A pile of rocks! But its not just any pile of rocks, oh no, this is a historic pile of rocks. Actually the pile in the picture is but a small part of a much larger collection of rocks which is mostly covered with vegetation and that you can make out as a sort of hillock continuing into the background. The archaeologists tell us that these rocks are the remains of an oppidum, or hill-fort of the Eduens, a gallic tribe. Now why is that important, you might ask? Its significant because theses very same Eduens were the gauls that Julius Caesar used as both allies and pretext for his gallic wars. Caesar’s strategy in Gaul was essentially divide and conquer, and the Eduans were in perpetual war with their neighbors to the north, the Lingons. This hill fort was probably built to shelter the local population from Lingon raids, and its remains show that it was large enough to hold quite a large population complete with their livestock. Originally the walls would have been built of timber cribs filled with rocks, the murus gallicus that Caesar describes so well in his book. I suspect that Caesar himself never saw these rocks as he is not known to have passed this way. He did spend the winter of 53-52BCE in the city of the Eduans, but that has been conclusively identified as Bibract near the modern city of Autun. This site is just on the outskirts of Beaune, which itself is built on the ancient (Roman) city of Belenum. With the installation of the roman presence and the pax romanum, there was no longer a need for the fort and the citizens settled down to a life of villae and running water and baccanals.
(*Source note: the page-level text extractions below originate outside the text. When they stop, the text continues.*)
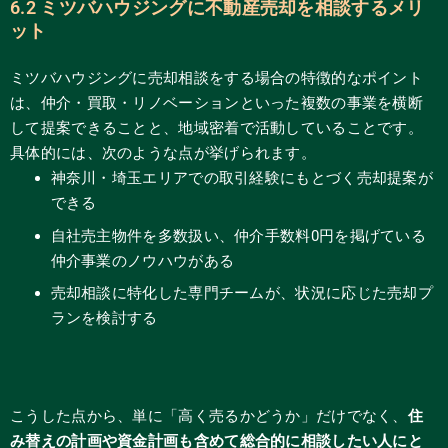
6.2 ミツバハウジングに不動産売却を相談するメリ
ット
ミツバハウジングに売却相談をする場合の特徴的なポイント
は、仲介・買取・リノベーションといった複数の事業を横断
して提案できることと、地域密着で活動していることです。
具体的には、次のような点が挙げられます。
神奈川・埼玉エリアでの取引経験にもとづく売却提案が
できる
自社売主物件を多数扱い、仲介手数料0円を掲げている
仲介事業のノウハウがある
売却相談に特化した専門チームが、状況に応じた売却プ
ランを検討する
こうした点から、単に「高く売るかどうか」だけでなく、
住
み替えの計画や資金計画も含めて総合的に相談したい人にと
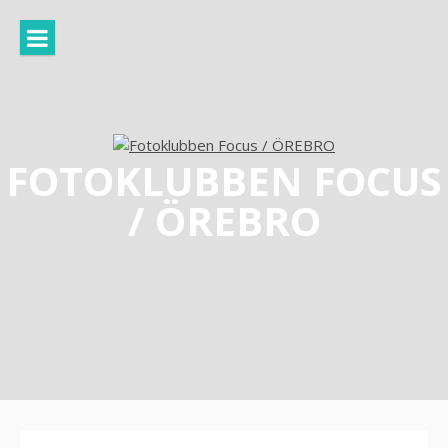
Hoppa
till
innehåll
FOTOKLUBBEN FOCUS
/ ÖREBRO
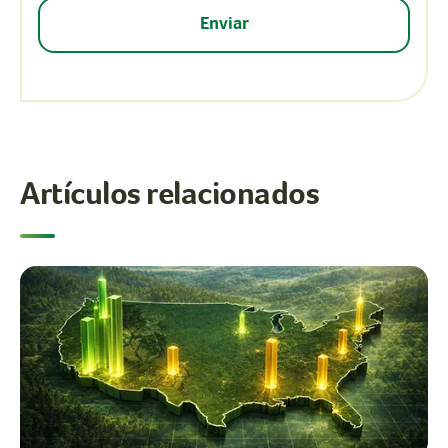
Artículos relacionados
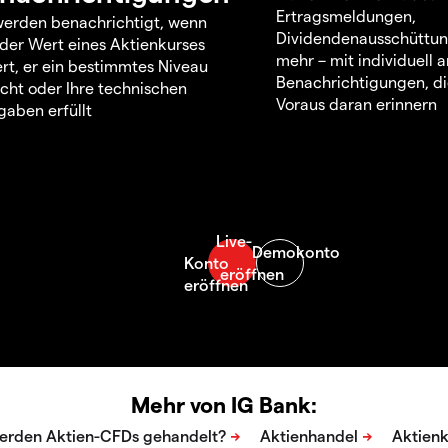
Ertragsmeldungen,
werden benachrichtigt, wenn
Dividendenausschüttu
 der Wert eines Aktienkurses
mehr – mit individuell
rt, er ein bestimmtes Niveau
Benachrichtigungen, di
icht oder Ihre technischen
Voraus daran erinnern
aben erfüllt
Mehr von IG Bank:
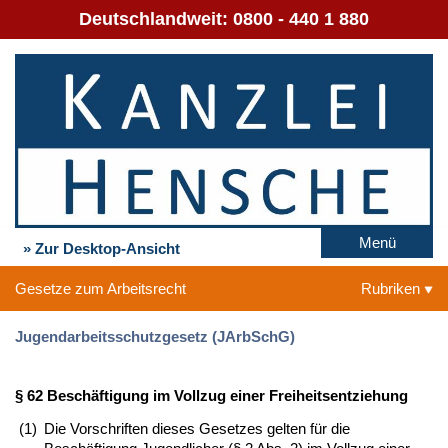
Deutschlandweit:
0800 - 440 1 880
Menü
» Zur Desktop-Ansicht
Gesetze zum Arbeitsrecht
Rubriken
Jugendarbeitsschutzgesetz (JArbSchG)
§ 62 Beschäftigung im Vollzug einer Freiheitsentziehung
(1)
Die Vorschriften dieses Gesetzes gelten für die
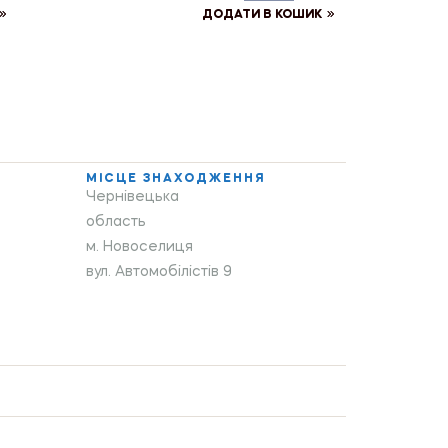
ДОДАТИ В КОШИК
МІСЦЕ ЗНАХОДЖЕННЯ
Чернівецька
область
м. Новоселиця
вул. Автомобілістів 9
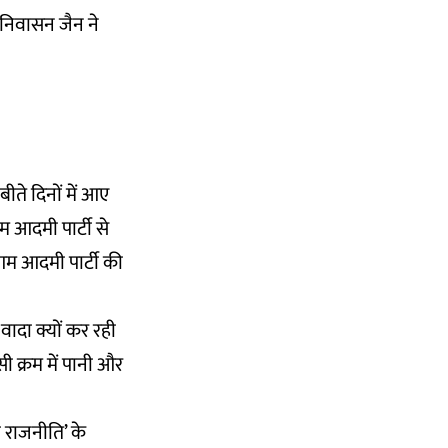
निवासन जैन ने
बीते दिनों में आए
 आदमी पार्टी से
 आम आदमी पार्टी की
ादा क्यों कर रही
ी क्रम में पानी और
 राजनीति’ के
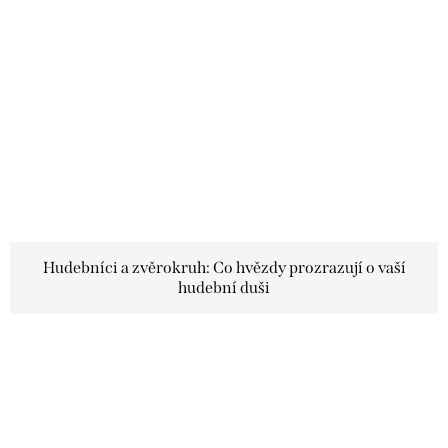
Hudebníci a zvěrokruh: Co hvězdy prozrazují o vaší
hudební duši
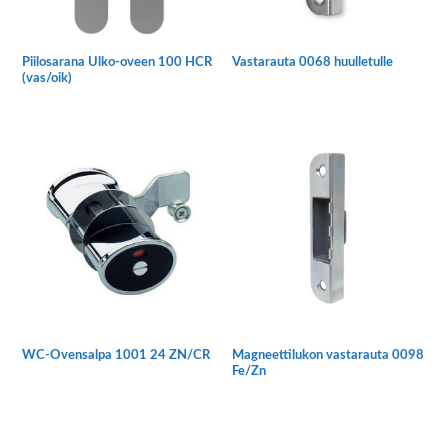
Piilosarana Ulko-oveen 100 HCR
Vastarauta 0068 huulletulle
(vas/oik)
Tällä
tuotteella
on
useampi
muunnelma.
Voit
tehdä
valinnat
tuotteen
sivulla.
WC-Ovensalpa 1001 24 ZN/CR
Magneettilukon vastarauta 0098
Fe/Zn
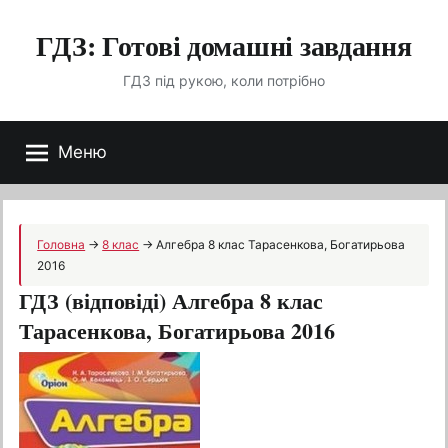
Перейти
ГДЗ: Готові домашні завдання
до
вмісту
ГДЗ під рукою, коли потрібно
Меню
Головна
→
8 клас
→
Алгебра 8 клас Тарасенкова, Богатирьова
2016
ГДЗ (відповіді) Алгебра 8 клас
Тарасенкова, Богатирьова 2016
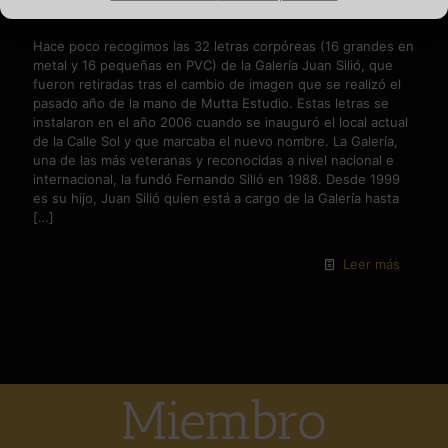
Letras de la Galería Juan Silió
Hace poco recogimos las 32 letras corpóreas (16 grandes en
metal y 16 pequeñas en PVC) de la Galería Juan Silió, que
fueron retiradas tras el cambio de imagen que se realizó el
pasado año de la mano de Mutta Estudio. Estas letras se
instalaron en el año 2006 cuando se inauguró el local actual
de la Calle Sol y que marcaba el nuevo nombre. La Galería,
una de las más veteranas y reconocidas a nivel nacional e
internacional, la fundó Fernando Silió en 1988. Desde 1999
es su hijo, Juan Silió quien está a cargo de la Galería hasta
[…]
Leer más
Miembro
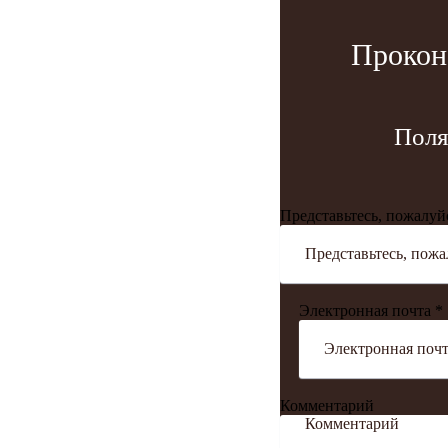
Прокон
Поля
Представьтесь, пожалуй
Электронная почта *
Комментарий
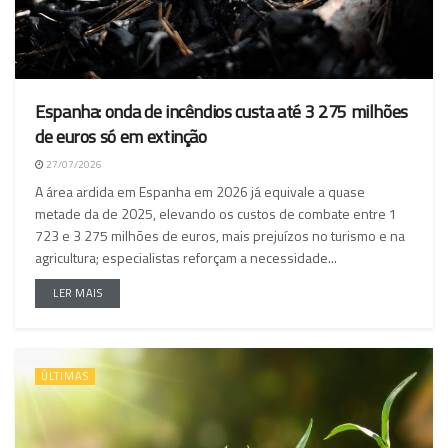
Espanha: onda de incêndios custa até 3 275 milhões
de euros só em extinção
27/07/2026
A área ardida em Espanha em 2026 já equivale a quase
metade da de 2025, elevando os custos de combate entre 1
723 e 3 275 milhões de euros, mais prejuízos no turismo e na
agricultura; especialistas reforçam a necessidade...
LER MAIS
ÚLTIMAS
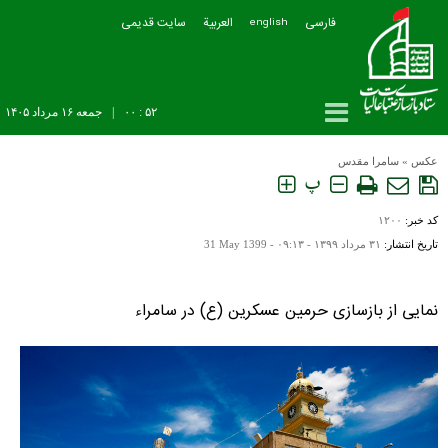
فارسی
العربیة
سایت قدیمی
english
۵۲ : ۰۰
|
جمعه ۱۶ مرداد ۱۴۰۵
عکس
»
سامرا مقدس
پ
کد خبر:
۱۲۰۰
تاریخ انتشار:
۳۱ مرداد ۱۳۹۹ - ۰۹:۱۳ -
31 May 1399
نمایی از بازسازی حرمین عسکرین (ع) در سامراء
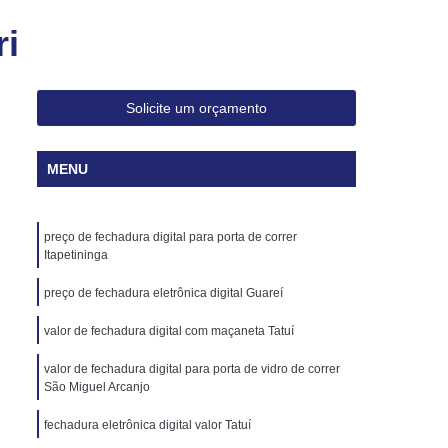
veiro para Abrir Apartamento 24h
ri
haveiro para Chave Codificada 24h
ave Canivete de Carros Codificadas
Solicite um orçamento
ificada Canivete
Chave Codificada Carro
cada de Carro
Chave Codificada de Veículo
MENU
a Renault
Chave Codificada Volkswagen
va Codificada
Chave Canivete Codificada
preço de fechadura digital para porta de correr
 com Alarme
Chave Codificada Hb20
Itapetininga
culo Codificada
Chave Reserva Codificada
preço de fechadura eletrônica digital Guareí
haves Automotivas Codificadas
valor de fechadura digital com maçaneta Tatuí
s
Chaves para Carros Codificadas
valor de fechadura digital para porta de vidro de correr
Cópia de Chave Automotiva Audi
São Miguel Arcanjo
Cópia de Chave Automotiva Canivete
fechadura eletrônica digital valor Tatuí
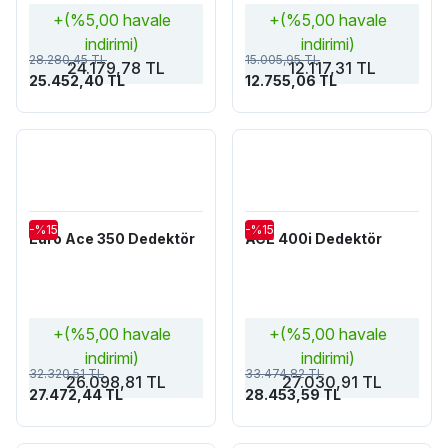
+(%5,00 havale
+(%5,00 havale
indirimi)
indirimi)
28.280,45 TL
15.005,95 TL
24.179,78 TL
12.117,31 TL
25.452,40 TL
12.755,06 TL
-%15
-%15
Euro Ace 350 Dedektör
ACE 400i Dedektör
+(%5,00 havale
+(%5,00 havale
indirimi)
indirimi)
32.320,51 TL
33.474,82 TL
26.098,81 TL
27.030,91 TL
27.472,44 TL
28.453,59 TL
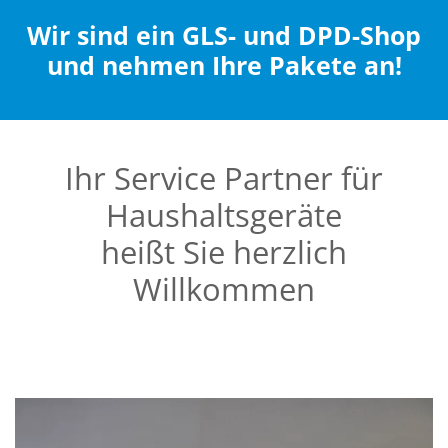
Wir sind ein GLS- und DPD-Shop
und nehmen Ihre Pakete an!
Ihr Service Partner für
Haushaltsgeräte
heißt Sie herzlich
Willkommen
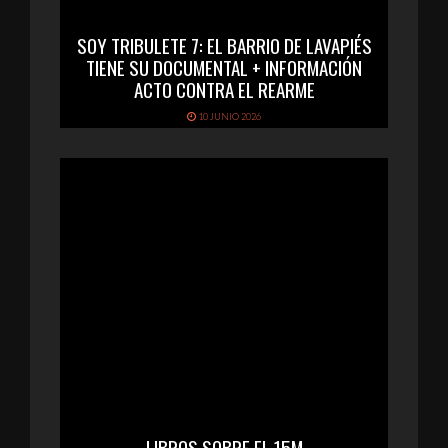
SOY TRIBULETE 7: EL BARRIO DE LAVAPIÉS
TIENE SU DOCUMENTAL + INFORMACIÓN
ACTO CONTRA EL REARME
10 JUNIO 2026
LIBROS SOBRE EL 15M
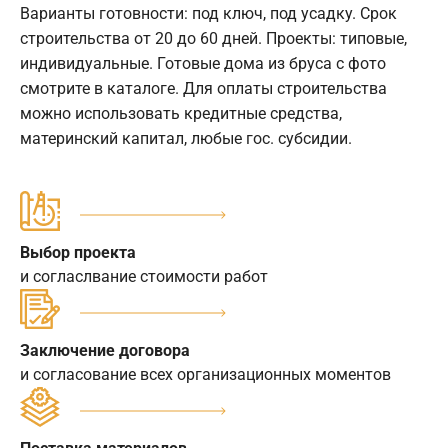
Варианты готовности: под ключ, под усадку. Срок
строительства от 20 до 60 дней. Проекты: типовые,
индивидуальные. Готовые дома из бруса с фото
смотрите в каталоге. Для оплаты строительства
можно использовать кредитные средства,
материнский капитал, любые гос. субсидии.
Выбор проекта
и согласлвание стоимости работ
Заключение договора
и согласование всех организационных моментов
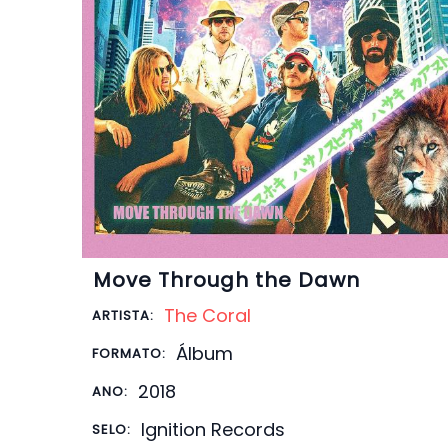
Move Through the Dawn
The Coral
ARTISTA:
Álbum
FORMATO:
2018
ANO:
Ignition Records
SELO:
My ride was rather more banal than Caesar’s. I rode south of Beaune to Meursault and a coffee stop at my friend Regis’ shop, and then to Puligny Montrachet for lunch in the local bistro. After lunch the heat started getting intense, so I rode the six kilometers to Chagny and took the train home.

 

Old fogy from France. Rides bikes and eats.

9 response to "Gaullic abandon"

  1. By: Lednar De Nalloh Posted: July 19, 2018

    I’m overdue for a bacchanal

    • By: Bikerdockeith Posted: July 19, 2018

      Me too. My place or yours?

  2. By: Bill Stone Posted: July 19, 2018

    All right, but apart from villae, running water, and bacchanals, what have the Romans ever done for us?

        • By: gregblood Posted: July 21, 2018

          I make the world’s best salsa from Roma tomatoes.

          And without those Roman Numerals, how could there ever be a great title for a movie sequel? “Part 2” isn’t as classy as “Part II,” and “Redux” is too pretentious.

          • By: Bikerdockeith Posted: July 22, 2018

            Ah, yes, but “redux” is Latin. “Tutti galli en tres partes est” : All Gaul is quartered into three halves- J. Caesar.

            Cheers,
            Keith

  3. By: gregblood Posted: July 25, 2018

    “All Gaul is quartered into three halves.”

    Julius Caesar appears to have been influenced by the great Yogi Berra. Or was it the other way around?